My answer was the nomenclature and then referred him back to the OpenFOAM message board which sparked a little discussion.

This question approaches the topic from "the other side": how should Scicomp act for software that has a "living" community? I would suggest that it doesn't try to replace them but give overview answers and then refer to that community.

I love the StackExchange-sites especially for stuff where

  • the answer is unlikely to change (mathematics and general programming)
  • the community (and the available resources) are too large and it is not clear where to go for information ("How do I do .... in Python" when one doesn't want to subscribe to mailing-list for that answer and looking through archives yields no "converged" answer)
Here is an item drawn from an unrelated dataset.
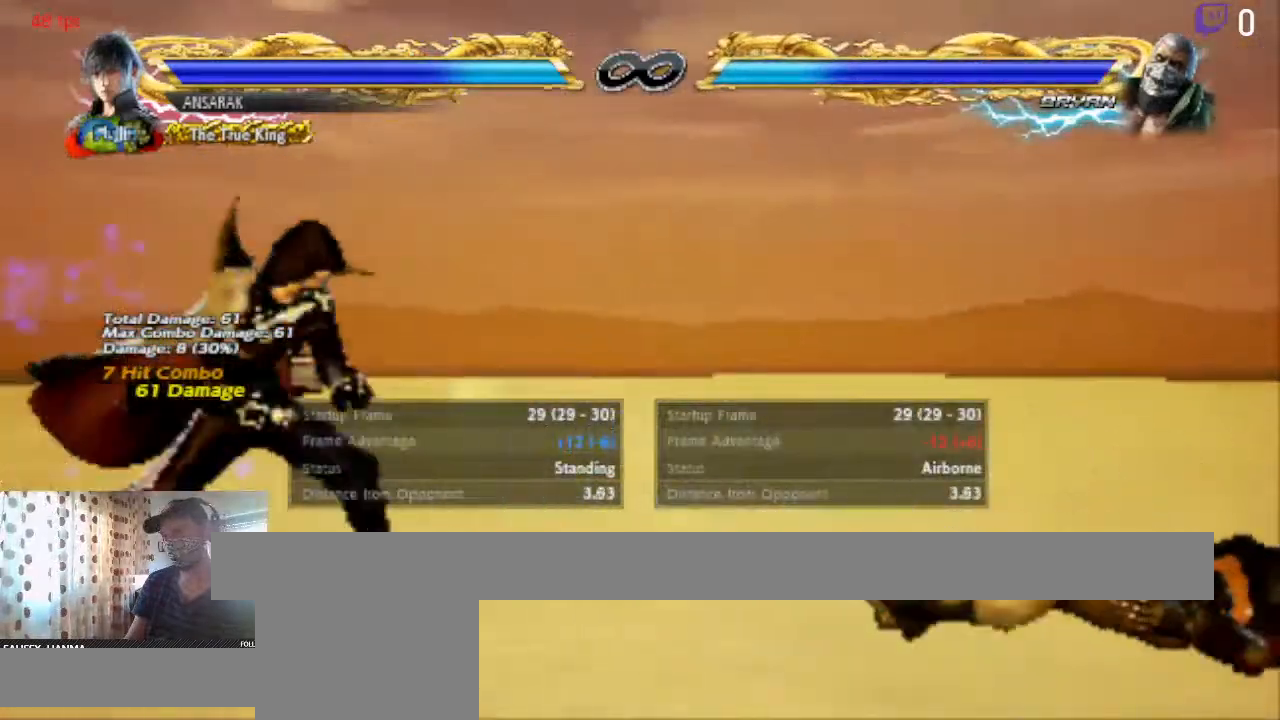
{"buttons": ["DPAD_RIGHT"], "left_stick": "center", "right_stick": "center", "events": [[467, "DPAD_RIGHT", "down"]]}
In my opinion for the the concrete example of OpenFOAM I'd prefer if only questions like

  • "Is it possible in OF to ..." (capabilities)
  • "How do I ..." (general directions)

where answered here in a general way but for the more concrete advice (calling utilities, program examples) people where directed to the MessageBoard. Especially as concrete usage is likely to change in subsequent versions and as I understand it the idea behind the StackExchange-stuff is that the answers to a question should converge to a form that doesn't have to be maintained later. The MessageBoard is "living", quality there is quite good and I'd prefer to have all relevant answers in one place.

What is the general consensus on this?

Does SciComp even strive to replace existing forums?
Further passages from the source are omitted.